Please write out the text of the records below word for word, leaving out the pictures.

[Items listed in a dataset]
╔══

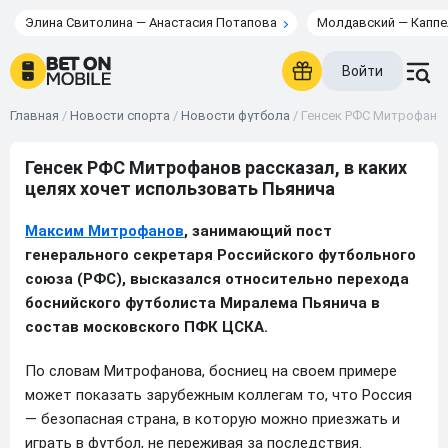
Элина Свитолина — Анастасия Потапова
Молдавский — Каппе
Войти
Главная
/
Новости спорта
/
Новости футбола
/
Генсек РФС Митрофанов
Генсек РФС Митрофанов рассказал, в каких
целях хочет использовать Пьянича
Максим Митрофанов
, занимающий пост
генерального секретаря Российского футбольного
союза (РФС), высказался относительно перехода
боснийского футболиста Миралема Пьянича в
состав московского ПФК ЦСКА.
По словам Митрофанова, босниец на своем примере
может показать зарубежным коллегам то, что Россия
— безопасная страна, в которую можно приезжать и
играть в футбол, не переживая за последствия.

╚══

__Solution to this problem__
Элина Свитолина — Анастасия Потапова
Молдавский — Каппе
Войти
Главная
/
Новости спорта
/
Новости футбола
/
Генсек РФС Митрофанов
Генсек РФС Митрофанов рассказал, в каких
целях хочет использовать Пьянича
Максим Митрофанов
, занимающий пост
генерального секретаря Российского футбольного
союза (РФС), высказался относительно перехода
боснийского футболиста Миралема Пьянича в
состав московского ПФК ЦСКА.
По словам Митрофанова, босниец на своем примере
может показать зарубежным коллегам то, что Россия
— безопасная страна, в которую можно приезжать и
играть в футбол, не переживая за последствия.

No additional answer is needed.